Do you Know the History of These 7 Barnard Buildings?

At Barnard, we constantly throw around the names of people we don’t know.

“Wanna grab lunch in Hewitt later?”

“Oh, I’m running to Milbank.”

“I live in Reid 6."

While their names may be memorialized on Barnard’s campus forever, their histories are largely unknown. Here's a look behind the names of seven of your favorite Barnard buildings.

  1. 1. Sulzberger Hall

    Named for: Iphigene Ochs Sulzberger

    Who are/were they?: Sulzberger, BC 1914, was the daughter of New York Times publisher Adolph Ochs. Today, the New York Times is still run by the Sulzberger family. Sulzberger served on the board of trustees for multiple institutions, including Barnard, the Hebrew Union College-Jewish Institute of Religion, and the University of Chattanooga.
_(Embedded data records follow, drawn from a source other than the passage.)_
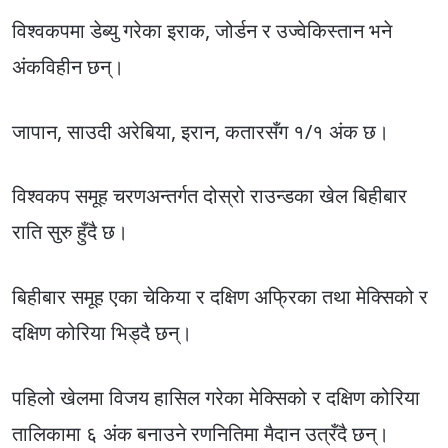
विश्वकपमा डेब्यु गरेका इराक, जोर्डन र उज्वेकिस्तान भने
अंकविहीन छन्।
जापान, साउदी अरेबिया, इरान, कतारसँग १/१ अंक छ।
विश्वकप समूह चरणअन्तर्गत दोस्रो राउन्डका खेल बिहीबार
राति सुरु हुँदै छ।
बिहीबार समूह एका चेकिया र दक्षिण अफ्रिका तथा मेक्सिको र
दक्षिण कोरिया भिड्दै छन्।
पहिलो खेलमा विजय हासिल गरेका मेक्सिको र दक्षिण कोरिया
तालिकामा ६ अंक बनाउने रणनितिमा मैदान उत्रँदै छन्।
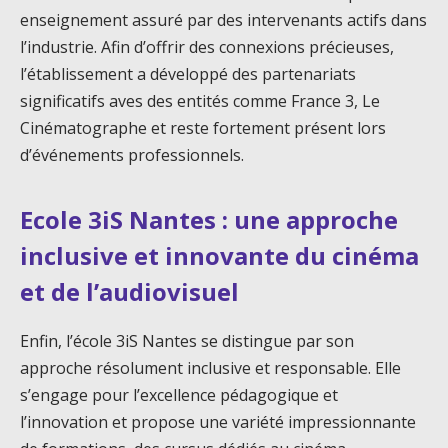
enseignement assuré par des intervenants actifs dans
l’industrie. Afin d’offrir des connexions précieuses,
l’établissement a développé des partenariats
significatifs aves des entités comme France 3, Le
Cinématographe et reste fortement présent lors
d’événements professionnels.
Ecole 3iS Nantes : une approche
inclusive et innovante du cinéma
et de l’audiovisuel
Enfin, l’école 3iS Nantes se distingue par son
approche résolument inclusive et responsable. Elle
s’engage pour l’excellence pédagogique et
l’innovation et propose une variété impressionnante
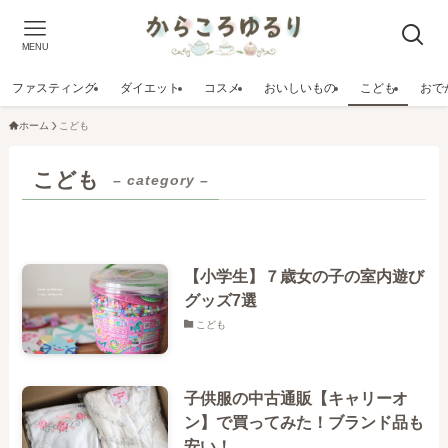
MENU
ファスティング
ダイエット
コスメ
おいしいもの
こども
おで
ホーム
こども
こども
– category –
【小学生】７歳女の子の室内遊び
グッズ7選
こども
子供服の中古通販【キャリーオ
ン】で買ってみた！ブランド品も
安い！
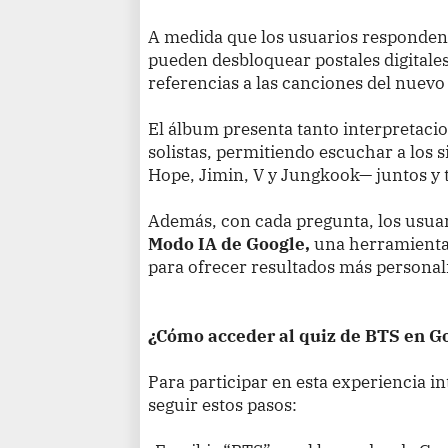
A medida que los usuarios responden
pueden desbloquear postales digitales
referencias a las canciones del nuevo
El álbum presenta tanto interpretac
solistas, permitiendo escuchar a los s
Hope, Jimin, V y Jungkook— juntos y
Además, con cada pregunta, los usuar
Modo IA de Google,
una herramienta q
para ofrecer resultados más personal
¿Cómo acceder al quiz de BTS en G
Para participar en esta experiencia in
seguir estos pasos:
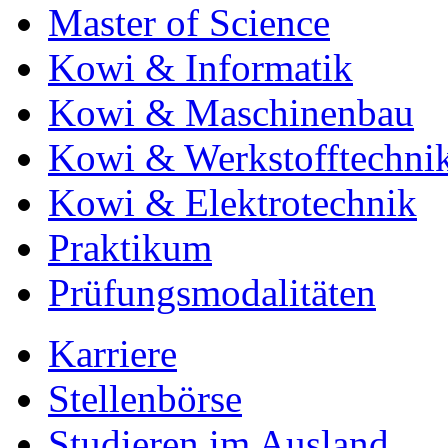
Master of Science
Kowi & Informatik
Kowi & Maschinenbau
Kowi & Werkstofftechni
Kowi & Elektrotechnik
Praktikum
Prüfungsmodalitäten
Karriere
Stellenbörse
Studieren im Ausland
    Fun fact: Sulzberger was one of the largest contributors to the United Negro College Fund.

  2. 2. Reid Hall

    Named for: Helen Rogers Reid

    Who are/were they?: After graduating from Barnard in 1903, Reid worked as the private secretary of Elisabeth Reid, wife of the U.S. ambassador to the U.K. and France. While employed by Reid, Helen met Ogden Reid (Elisabeth’s son), and they were married. Ogden brought her into work for him at the New York Tribune, where she started in advertising and ended up supervising the Tribune’s merger with the New York Herald. After Ogden’s death in 1947, she became the president of the paper.

    Fun fact: Reid was the youngest of 11 children.

  3. 3. Hewitt Hall

    Named for: Abram S. Hewitt

    Who are/were they?: Hewitt was a U.S. representative for New York, and is credited as the father of the New York City subway system. He also helped to uncover and stop the infamous corruption “Tweed Ring” at Tammany Hall (AP U.S. History, come thru). After his time in public service, he served as Barnard's chairman of the board of trustees.

    Fun fact: After pulling out his oxygen tube, Hewitt’s last words were: “And now, I am officially dead.”

  4. 4. Barnard Hall

    Named for: Frederick Barnard

    Who are/were they?: Frederick Barnard was Columbia’s 10th president. He pushed for women to be accepted into Columbia College but was repeatedly shot down by Columbia’s board of trustees. When Barnard College was founded in 1889, it was named after him in commemoration of his desire for women’s education.

    Fun fact: Barnard was once tried by the Ole Miss board of trustees for taking the testimony of an enslaved person who accused a white student of raping her.

  5. 5. The Milstein Center

    Named for: Cheryl and Philip Milstein

    Who are/were they?: Cheryl Milstein, BC '82, is the current chair of Barnard's board of trustees, and her husband, Philip Milstein, CC '71, hails from the affluent Milstein family (once valued at $3 billion), and is the president of Emigrant Savings Bank. Cheryl Milstein worked as a lawyer before turning her attention to philanthropy.

    Fun fact: The Glicker-Milstein Theatre in the Diana Center is also named after Cheryl Milstein.

  6. 6. Altschul Hall

    Named for: Helen Goodhart Altschul

    Who are/were they: Altschul, BC 1907, was a trustee emeritus of the school. Altschul hailed from an influential family: she was the granddaughter of Mayer Lehman, one of the three Lehman brothers, who were at one time in charge of Lehman Brothers, the fourth largest investment bank in America (it’s worth noting that the Lehman family made a majority of their money profiting from the slave trade). Lehman Brothers filed for bankruptcy in September 2008, the largest one in history, and it is cited as one of the major factors in the 2008 financial crisis.

    Fun fact: In 1984, Barnard named a professorship after Altschul.

  7. 7. Milbank Hall

    Named for: Elizabeth Milbank Anderson

    Who are/were they?: Having inherited $10 million ($249 million today) from her father, Elizabeth Milbank Anderson dedicated a large portion of her time and wealth towards philanthropy. Anderson was a huge advocate for education, specifically for women and African-Americans. She also donated to causes that helped World War I veterans with shell shock, provided school lunches to impoverished children, and improved public health by building more public restrooms.

    Fun fact: Milbank was one of the largest benefactors of Barnard College until her death in 1921.

Now that you know the history behind the buildings we use everyday, go and impress your friends with your niche fun facts.